Ainsi donc, la lumière apportée sur le fait générateur de la Taxe unique par l’Ordonnance-Loi n° 009/2012 du 21 septembre 2012 revue par l’Ordonnance-Loi n° 13/001 du 23 février 2013, toute tentative de la percevoir annuellement n’est rien d’autre que de la tracasserie administrative, concept hostile au bon climat des affaires et frein à la promotion des investissements dont la République Démocratique du Congo a grandement besoin actuellement pour son développement.

Signalons enfin qu’à notre avis s’il est vrai que la Taxe unique est payée en une seule fois, sa taxation en cascade est régulière pour toutes les unités économiques ou commerciales ouvertes par un opérateur économique dans une même Commune.

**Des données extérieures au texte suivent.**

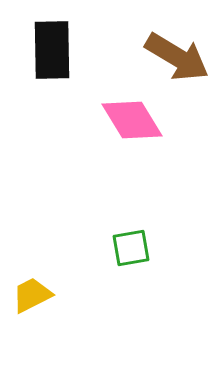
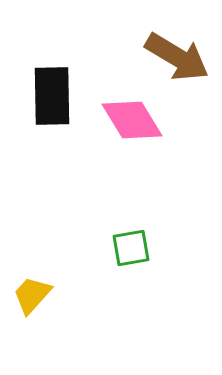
black rectangle: moved 46 px down
yellow trapezoid: rotated 21 degrees counterclockwise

Il s’agit là d’une conséquence logique tirée de ce que son fait générateur coïncidant avec l’autorisation d’ouverture de chaque activité concernée, la Taxe unique sera donc due toutes les fois qu’on introduira une demande d’autorisation d’ouverture.


[1] Point II.C.2 of the appendix to Decree-Law n°089 du 10 July 1998 on setting up the nomenclature of taxes authorized to decentralized administrative entities, administrative revenues of common interest and fiscal taxes ceded to entities by the State, Juricongo 2002.

[2] Articles 48 and 51 of Law n°08/012 of 31 July 2008 on fundamental principles relating to free administration of Provinces, Official Journal, (« JO »), 53rd Year, Special Issue, 29 September 2012, p. 75.

[3] OJ of the DRC, 49th Year, First Part, Special Issue, Kinshasa, 25 October 2008.

[4] Article 174 of the Constitution of the Democratic Republic of the Congo.

[5] See Appendix of Ordinance-Law No. 009/2012 of 21 September 2012 reviewed by the Ordinance-Law No. 13/001 of 23 February 2013 laying down the nomenclature of taxes, duties, and charges of Provinces and Decentralized Territorial Entities as well as their distribution conditions, point C. 2. 2. 20.

[6] Once that authorization is granted, a tax is due and payable at the Service in charge of Industry, Small and Medium Enterprise and Handicraft (IPMEA) of the municipality. Unfortunately, that tax is not provided for in Ordinance-Law N° 009/2012 of 21 September 2012 reviewed by Ordinance-Law N° 13/001 of 23 February 2013 under review.